Pap smears remain the gold standard for early cervical cancer detection, and advances in cytology, HPV DNA, and RNA testing have significantly improved screening accuracy over time. With more than 50 years of experience and over 6 million Pap tests processed annually, Labcorp continues to invest in innovations that enhance diagnostic precision and efficiency.

Recent advancements in artificial intelligence are further transforming cervical cancer screening. Labcorp uses the FDA-cleared Hologic Genius™ Digital Diagnostics System, which applies AI to analyze digital images of Pap smear samples, rapidly identifying abnormal cells for further expert review. Combined with image-guided liquid-based Pap testing and adherence to ACOG and USPSTF guidelines, this approach helps standardize results and reduce variability.

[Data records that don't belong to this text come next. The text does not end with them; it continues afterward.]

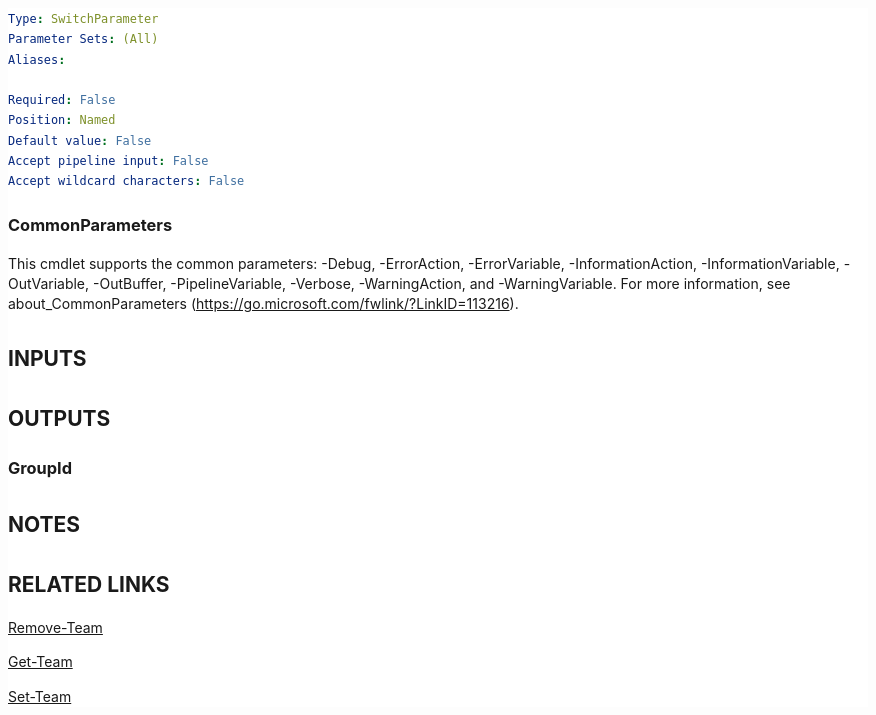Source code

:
 ```yaml
Type: SwitchParameter
Parameter Sets: (All)
Aliases:

Required: False
Position: Named
Default value: False
Accept pipeline input: False
Accept wildcard characters: False
```

### CommonParameters
This cmdlet supports the common parameters: -Debug, -ErrorAction, -ErrorVariable, -InformationAction, -InformationVariable, -OutVariable, -OutBuffer, -PipelineVariable, -Verbose, -WarningAction, and -WarningVariable.
For more information, see about_CommonParameters (https://go.microsoft.com/fwlink/?LinkID=113216).

## INPUTS

## OUTPUTS

### GroupId

## NOTES

## RELATED LINKS

[Remove-Team](remove-team.md)

[Get-Team](get-team.md)

[Set-Team](set-team.md)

AI-assisted cytology offers downstream advantages for payers in quality reporting and utilization management. Fewer false negatives and faster turnaround times mean fewer repeat tests, lower pathology spend, and improved accuracy in claims-based performance metrics such as cancer detection-to-treatment intervals.

We need to keep adding tools to the toolbox to reduce the number of women diagnosed with cervical cancer each year. With advancements in AI, we have even better tools in the lab to contribute to the fight against cervical cancer and other diseases.

Dr. Mindy Nye Vice President in the Office of the Chief Scientific Officer at Labcorp

The path forward

Cervical cancer prevention represents a significant opportunity for healthcare organizations to support population health, expand access to screening and vaccination, and address costs associated with late-stage disease. Payers can support quality performance, regulatory compliance, member experience goals, and long-term prevention efforts by aligning incentives and supporting providers with integrated tools and outreach strategies.

By adopting a comprehensive approach that leverages technology, targeted outreach, and strategic partnerships, payers can help close care gaps and make meaningful progress toward reducing the burden of cervical cancer nationwide.

Key takeaways for health plan leaders

  1. Digital outreach can help improve screening adherence by engaging members, clarifying eligibility, and supporting navigation of preventive care pathways.
  2. Provider enablement supports gap closure through guideline-aligned education, workflow-integrated alerts, and data visibility into screening patterns.
  3. HPV self-collection expands access by offering a convenient, FDA-approved option for members who may defer in-clinic screening.
  4. At-home screening models can extend reach by reducing logistical and emotional barriers for historically underserved populations.
  5. AI-enabled cytology supports efficiency and quality by reducing variability, streamlining pathology utilization, and supporting quality reporting.